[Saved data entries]
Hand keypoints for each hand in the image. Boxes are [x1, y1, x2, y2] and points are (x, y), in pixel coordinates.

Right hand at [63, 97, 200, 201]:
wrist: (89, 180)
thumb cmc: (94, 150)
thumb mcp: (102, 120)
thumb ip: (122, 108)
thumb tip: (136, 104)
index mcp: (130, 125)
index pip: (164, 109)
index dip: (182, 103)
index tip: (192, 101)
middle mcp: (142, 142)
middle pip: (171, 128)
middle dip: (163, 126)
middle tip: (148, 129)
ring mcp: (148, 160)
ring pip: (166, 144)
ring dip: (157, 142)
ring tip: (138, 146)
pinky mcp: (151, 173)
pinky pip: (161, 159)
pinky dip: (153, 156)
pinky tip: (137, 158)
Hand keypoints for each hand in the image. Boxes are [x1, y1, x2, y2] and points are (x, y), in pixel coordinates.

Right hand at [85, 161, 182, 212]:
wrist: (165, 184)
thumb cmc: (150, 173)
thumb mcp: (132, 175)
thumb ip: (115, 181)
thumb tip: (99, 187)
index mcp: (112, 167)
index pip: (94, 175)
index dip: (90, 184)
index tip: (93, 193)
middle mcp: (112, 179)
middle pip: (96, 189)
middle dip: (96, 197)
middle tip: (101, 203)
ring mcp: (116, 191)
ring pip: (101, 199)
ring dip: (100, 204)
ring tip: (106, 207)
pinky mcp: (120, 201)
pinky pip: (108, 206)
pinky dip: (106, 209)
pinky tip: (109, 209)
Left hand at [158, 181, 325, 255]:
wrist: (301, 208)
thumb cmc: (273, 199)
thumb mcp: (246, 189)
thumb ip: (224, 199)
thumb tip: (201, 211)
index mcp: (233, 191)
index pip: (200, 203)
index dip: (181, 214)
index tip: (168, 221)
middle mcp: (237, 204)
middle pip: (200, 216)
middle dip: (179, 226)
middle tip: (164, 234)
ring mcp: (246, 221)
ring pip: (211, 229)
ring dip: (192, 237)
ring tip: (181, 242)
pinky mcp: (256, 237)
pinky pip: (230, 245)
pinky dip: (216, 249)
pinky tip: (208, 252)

- _Activity_
The task calls for all the records above to be repeated exactly.

- _Solved problem_
Hand keypoints for each hand in the image. Boxes are [x1, y1, x2, y2] and points are (x, y), in pixel coordinates.

Right hand at [63, 97, 200, 201]:
wrist: (89, 180)
thumb cmc: (94, 150)
thumb mcp: (102, 120)
thumb ip: (122, 108)
thumb tip: (136, 104)
index mcp: (130, 125)
index pip: (164, 109)
index dip: (182, 103)
index tip: (192, 101)
middle mcp: (142, 142)
middle pip: (171, 128)
middle dip: (163, 126)
middle tip: (148, 129)
ring mcp: (148, 160)
ring pip: (166, 144)
ring dip: (157, 142)
ring tip: (138, 146)
pinky mcp: (151, 173)
pinky pip: (161, 159)
pinky dip: (153, 156)
pinky tip: (137, 158)
Hand keypoints for each hand in the image. Boxes are [x1, y1, x2, y2] and points are (x, y), in pixel coordinates.

Right hand at [85, 161, 182, 212]:
wrist: (165, 184)
thumb cmc: (150, 173)
thumb mcp: (132, 175)
thumb ip: (115, 181)
thumb tip: (99, 187)
index mcp: (112, 167)
index pip: (94, 175)
index dip: (90, 184)
index tip: (93, 193)
middle mcp: (112, 179)
middle pip: (96, 189)
middle dip: (96, 197)
middle tip: (101, 203)
ring mcp: (116, 191)
ring pip: (101, 199)
ring dip: (100, 204)
ring tip: (106, 207)
pinky mcp: (120, 201)
pinky pip: (108, 206)
pinky dip: (106, 209)
pinky tip: (109, 209)
Left hand at [158, 181, 325, 255]:
wrist: (301, 208)
thumb cmc: (273, 199)
thumb mcp: (246, 189)
thumb ip: (224, 199)
thumb tip: (201, 211)
index mcp: (233, 191)
index pip: (200, 203)
index dip: (181, 214)
index tip: (168, 221)
middle mcp: (237, 204)
middle pip: (200, 216)
middle dip: (179, 226)
middle tip: (164, 234)
ring mcp: (246, 221)
ring pip: (211, 229)
ring dip: (192, 237)
ring tip: (181, 242)
pinky mcp: (256, 237)
pinky pip: (230, 245)
pinky dip: (216, 249)
pinky tip: (208, 252)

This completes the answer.